The search for Malaysian Flight 370 seems to be a never-ending mystery. What the heck happened to that plane? Five weeks into the search and still no clues. While the search continues, one thing has become clear: the amount of trash found in the Indian Ocean is heartbreaking.
Satellites used to search for Flight 370 have picked up hundreds of large objects thought to be possible wreckage from the plane. When looked at a little closer, the debris was found to be floating garbage. Objects sighted off the Australian coast turned out to be fishing equipment, cargo containers, plastic bottles, and plastic shopping bags. Buoys used on cruise ships often the size of large cars are also part of the mess.
The garbage floating in the ocean looked like possible wreckage debris because it was packed together. Individual pieces of trash accumulate and form patches throughout our oceans. Many ships have reported encountering garbage patches while sailing.
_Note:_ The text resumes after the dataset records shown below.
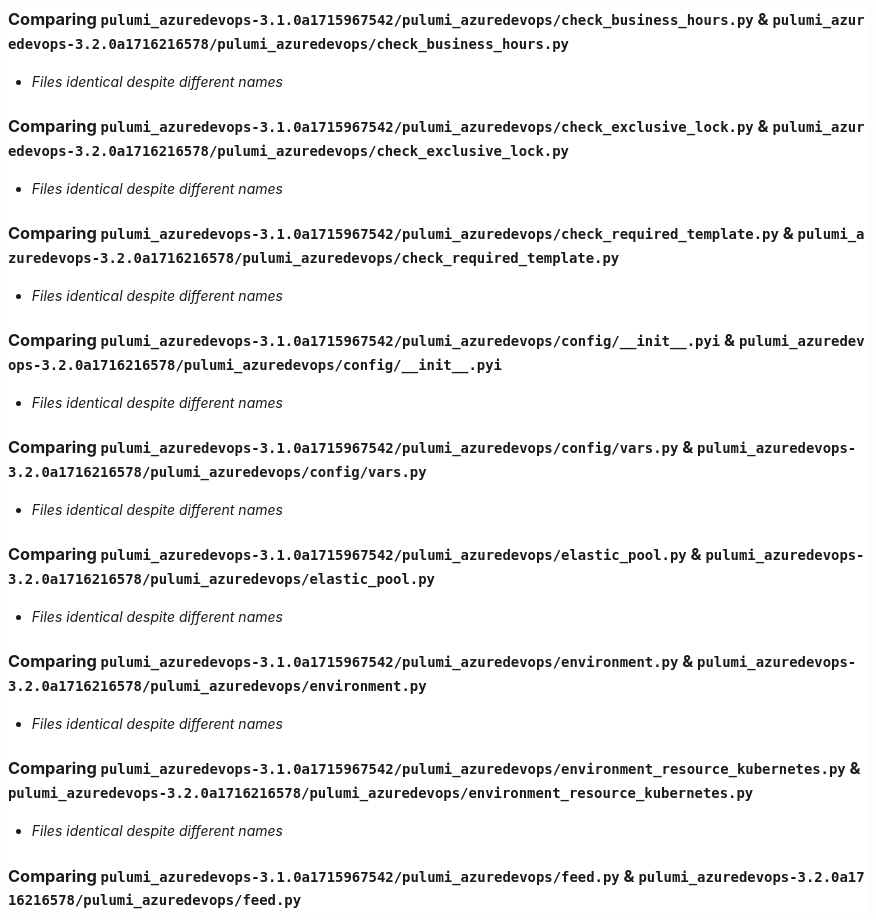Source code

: ### Comparing `pulumi_azuredevops-3.1.0a1715967542/pulumi_azuredevops/check_business_hours.py` & `pulumi_azuredevops-3.2.0a1716216578/pulumi_azuredevops/check_business_hours.py`

 * *Files identical despite different names*

### Comparing `pulumi_azuredevops-3.1.0a1715967542/pulumi_azuredevops/check_exclusive_lock.py` & `pulumi_azuredevops-3.2.0a1716216578/pulumi_azuredevops/check_exclusive_lock.py`

 * *Files identical despite different names*

### Comparing `pulumi_azuredevops-3.1.0a1715967542/pulumi_azuredevops/check_required_template.py` & `pulumi_azuredevops-3.2.0a1716216578/pulumi_azuredevops/check_required_template.py`

 * *Files identical despite different names*

### Comparing `pulumi_azuredevops-3.1.0a1715967542/pulumi_azuredevops/config/__init__.pyi` & `pulumi_azuredevops-3.2.0a1716216578/pulumi_azuredevops/config/__init__.pyi`

 * *Files identical despite different names*

### Comparing `pulumi_azuredevops-3.1.0a1715967542/pulumi_azuredevops/config/vars.py` & `pulumi_azuredevops-3.2.0a1716216578/pulumi_azuredevops/config/vars.py`

 * *Files identical despite different names*

### Comparing `pulumi_azuredevops-3.1.0a1715967542/pulumi_azuredevops/elastic_pool.py` & `pulumi_azuredevops-3.2.0a1716216578/pulumi_azuredevops/elastic_pool.py`

 * *Files identical despite different names*

### Comparing `pulumi_azuredevops-3.1.0a1715967542/pulumi_azuredevops/environment.py` & `pulumi_azuredevops-3.2.0a1716216578/pulumi_azuredevops/environment.py`

 * *Files identical despite different names*

### Comparing `pulumi_azuredevops-3.1.0a1715967542/pulumi_azuredevops/environment_resource_kubernetes.py` & `pulumi_azuredevops-3.2.0a1716216578/pulumi_azuredevops/environment_resource_kubernetes.py`

 * *Files identical despite different names*

### Comparing `pulumi_azuredevops-3.1.0a1715967542/pulumi_azuredevops/feed.py` & `pulumi_azuredevops-3.2.0a1716216578/pulumi_azuredevops/feed.py`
The area being searched is a region known as the Indian Ocean Gyre, an area where there is little movement in the ocean’s currents, so it’s a place where floating garbage can easily accumulate.
Interestingly enough, most of the garbage found in the ocean is the size of a grain of rice. Because of constant exposure to sunlight and being tossed around in waves, plastic in the ocean breaks down over time and becomes so small that marine life can easily ingest it. Marcus Eriksen, founder of the 5 Gyres Institute and a marine scientist, says that a lot of different types of plastic are being found in the ocean.
“We are seeing an abundant accumulation of micro-plastics from all single-use, throwaway plastics like bags, bottles, bottle caps, and kitchen utensils,” Eriksen explained. “I have pulled cigarette lighters from hundreds of bird skeletons.” Fish are also ingesting the garbage and are either dying or entering our food supply, causing a threat to humans.
Garbage patches like the one in the Indian Ocean have been found all over the world, but the largest patch is the Great Pacific Garbage Patch, an accumulation of garbage the size of Texas! Floating halfway between Hawaii and California, the Great Pacific Garbage Patch holds an estimated 100,000 to 1 million large wood objects, including beams from houses and large pieces of timber. There have been dozens of reports about collisions with the garbage patch where boats were damaged by the floating wood.
What happened to Flight 370 is a tragedy and a mystery, but the world has been watching as another tragedy has been revealed. The environmental damage caused by the pollution in our oceans will be hard to reverse, if not impossible. While the search for the missing flight continues, people are realizing just how serious pollution is and that it’s a problem that needs to get fixed before it’s too late.